Graph info

Should I use this graph?


This graph requires:

✅ two numeric (continuous) variables

Description

Standard histograms separate a variable’s values into discrete groups, or ‘bins,’ which are arranged in increasing order across the x axis. The y axis displays the frequency (or count) of values within each bin.

Vertical bars capture the variable’s distribution using the height of the bar to represent the number of values per ‘bin’, and the number of bars corresponds with the bin value (or ‘bin-width’).

When we extend this display to two numerical/quantitative variables, the bins are used to divide the total graph area into a grid, and color is used to display the variation in frequency (or count) of both variable values that fall within each intersecting square.

Getting set up

PACKAGES:

Install packages.

Code
install.packages("palmerpenguins")
library(palmerpenguins)
library(ggplot2)

DATA:

Artwork by @allison_horst

We’ll take the flipper_length_mm, bill_length_mm, and species variables from palmerpenguins::penguins and drop the missing values.

Code
penguins_2dhist <- palmerpenguins::penguins |> 
    dplyr::select(flipper_length_mm, bill_length_mm, 
                  sex, species, body_mass_g) |> 
    tidyr::drop_na()
glimpse(penguins_2dhist)
Rows: 333
Columns: 5
$ flipper_length_mm <int> 181, 186, 195, 193, 190, 181, 195, 182, 191, 198, 18…
$ bill_length_mm    <dbl> 39.1, 39.5, 40.3, 36.7, 39.3, 38.9, 39.2, 41.1, 38.6…
$ sex               <fct> male, female, female, female, male, female, male, fe…
$ species           <fct> Adelie, Adelie, Adelie, Adelie, Adelie, Adelie, Adel…
$ body_mass_g       <int> 3750, 3800, 3250, 3450, 3650, 3625, 4675, 3200, 3800…

The grammar

CODE:

Create labels with labs()

Initialize the graph with ggplot() and provide data

Map bill_length_mm to the x and flipper_length_mm to the y

Add the geom_bin2d() layer

Code
labs_2dhist <- labs(
    title = "Adult Foraging Penguins", 
    subtitle = "Near Palmer Station, Antarctica", 
    x = "Bill length (mm)", 
    y = "Flipper length (mm)")

ggp2_2dhist <- ggplot(data = penguins_2dhist, 
    mapping = aes(x = bill_length_mm, 
                  y = flipper_length_mm)) + 
    geom_bin2d()
            
ggp2_2dhist + 
    labs_2dhist

GRAPH:

More info

BINS:

The value for bins will be vary depending on the variable values–there is no correct number.
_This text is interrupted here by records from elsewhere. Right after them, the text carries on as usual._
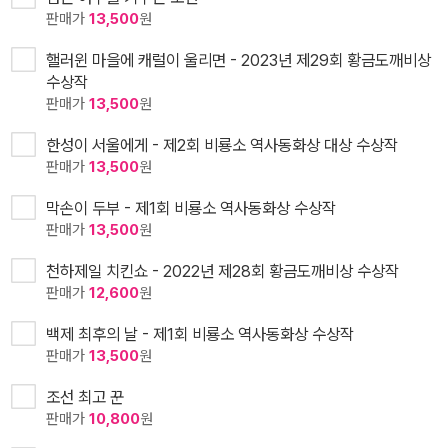
판매가
13,500
원
핼러윈 마을에 캐럴이 울리면 - 2023년 제29회 황금도깨비상
수상작
판매가
13,500
원
한성이 서울에게 - 제2회 비룡소 역사동화상 대상 수상작
판매가
13,500
원
막손이 두부 - 제1회 비룡소 역사동화상 수상작
판매가
13,500
원
천하제일 치킨쇼 - 2022년 제28회 황금도깨비상 수상작
판매가
12,600
원
백제 최후의 날 - 제1회 비룡소 역사동화상 수상작
판매가
13,500
원
조선 최고 꾼
판매가
10,800
원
If the number of bins is too low, the density may hide important nuances between the variables. If the number of bins is too high, the noise might drown out the signal.

Below we change the bins to 15 and save this layer as ggp2_2dbins15:

Code
ggp2_base <- ggplot(data = penguins_2dhist, 
    mapping = aes(x = bill_length_mm, 
                  y = flipper_length_mm)) 
ggp2_2dbins15 <- ggp2_base + 
                    geom_bin2d(bins = 15) 
ggp2_2dbins15 + 
     labs_2dhist 

SCALES:

scale_fill_continuous_sequential() comes with a variety of palettes to choose from (run hcl_palettes(type = "sequential") to view the full list).

We can also reverse the order of the fill color scale with rev (TRUE or FALSE).

Code
ggp2_2dbins15 + 
    scale_fill_continuous_sequential(
        palette = "Mako", 
        rev = TRUE) +
    labs_2dhist 
ggp2_2dbins15 + 
    scale_fill_continuous_sequential(
        palette = "Mako", 
        rev = FALSE) +
    labs_2dhist 

OPTIONS:

If you set the point shape to 21, you have control over both color and fill.

In the previous example we showed how to reverse the color scale for the palette in scale_fill_continuous_sequential(). Below we reverse the color scale, but also manually set which colors on the scale we want to begin with (i.e., smallest data value) and which color we want to end with (i.e., the largest data value). Possible values range from 0 - 1.

We also add a geom_point() layer.

Code
ggp2_2dbins15 + 
    scale_fill_continuous_sequential(
        palette = "SunsetDark",
        rev = TRUE,
        begin = 0.7, end = 0.2) +
    geom_point(color = "#007bff",
        fill = "#FFFFFF", shape = 21,
        size = 2.2, alpha = 0.75) +
    labs_2dhist